#### ЗАДАНИЕ
Определите, согласуются ли с текстом о Фридрихе утверждения (a), (b) и (c). Для каждого ответьте «да» или «нет» и приведите точной цитатой решающие слова текста.
(a) Фридрих спас евреев Фульды, обвиненных в ритуальном убийстве.
(b) Став императором, Фридрих оставил Церкви налоги с евреев.
(c) Опекуном малолетнему наследнику Генриха Штауфена был выбран Григорий IX.

#### ИСХОДНЫЙ ТЕКСТ
# # # # # # #

Проявляющий набожность, приличную императорскому сану, там, где она могла упрочить его власть или окружить ее пленительным сиянием, преследующий миланских патаренов как из соображений благочестия, так и по внушениям раздраженного самовластия, он, однако, намеревался еще в нынешней жизни вкусить все блага будущей, на которую не мог рассчитывать, и не хотел жертвовать христианскому утешению отрадами мести, как показывают его известные слова, что даже на пороге рая он бы вернулся покарать досадивший ему Витербо. При необходимости он хладнокровно опустошал монастыри и церкви по всей Италии, а обиженные им могли надеяться, что в лучшую минуту щедрые пожалования, сделанные тою же рукой, вознаградят их убытки. Он спас евреев Фульды, обвиненных в ритуальном убийстве, и, защищая их, продемонстрировал редкое знакомство с их священными книгами; боязливое воображение монастырского хрониста, приписавшее ему приказ похоронить убитых детей, поскольку больше они ни на что не годны, видело в императоре человека, способного пренебречь своей репутацией ради удовольствий, даваемых презрением к окружающим; привычку покровительствовать евреям Фридрих вознаградил тем, что, став императором, налоги с них, прежде отходившие Церкви, направил в фиск. Фридриху приписали остроту о Трех обманщиках — честь, обыкновенно воздаваемая любому заметному вольнодумцу; он без скорби встречал отлучения, насылаемые папским престолом, без радости примирялся с его владетелями и разочаровал иоахимитов, не дожив до предсказанного года, когда, по мнению этих сектантов, ему предстояло явиться миру в обременительной и неблагодарной роли антихриста.
Политический гений умирающего Генриха Штауфена выбрал Иннокентия III опекуном его малолетнему наследнику. Подобно Лисимаху, заткнувшему свою рану диадемой, Иннокентий III думал возвышением Фридриха уничтожить угрозу, нависшую над римскими рубежами в лице императора Оттона, и, на свое счастье, не дожил до времени, когда патримоний св. Петра, замкнутый между владениями Штауфена, оказался в положении Девкалиона, видящего, что вода вокруг него не останавливается, и могущего обращать мольбы лишь к престолу прогневленного Громовержца. Обещание быть крестоносцем, звучавшее на обеих коронациях Фридриха и ставшее предметом его сожалений в более поздние годы, много лет служило папам, не дававшим этому орудию быть подолгу праздным. Заболевший в предпринятом наконец плавании, Фридрих не смог довершить его и лишь в следующем году вступил в Святую землю, неся на себе отлучение, наложенное Григорием IX, которому оправдания императора показались недостаточными. Военным орденам Палестины было приказано не иметь с ним дела; духовенство равным образом отстранилось от его предприятий; Фридрих вошел в Иерусалим, справив победу над христианами и обстоятельствами, и пока госпитальеры осведомляли султана о легкости, с какою можно было бы убить императора на иорданских берегах, султан возвращал ему Иерусалим с Вифлеемом и Назаретом и уступал латинянам право жить в городе и укреплять его.

# # # # # # #

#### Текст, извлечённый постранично

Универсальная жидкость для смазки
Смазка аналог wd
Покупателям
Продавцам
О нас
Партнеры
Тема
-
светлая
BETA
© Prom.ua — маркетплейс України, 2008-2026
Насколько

# # # # # # #

#### ОТВЕТ
(a) Да: «Он спас евреев Фульды, обвиненных в ритуальном убийстве».
(b) Нет: «став императором, налоги с них, прежде отходившие Церкви, направил в фиск».
(c) Нет: «Политический гений умирающего Генриха Штауфена выбрал Иннокентия III опекуном его малолетнему наследнику».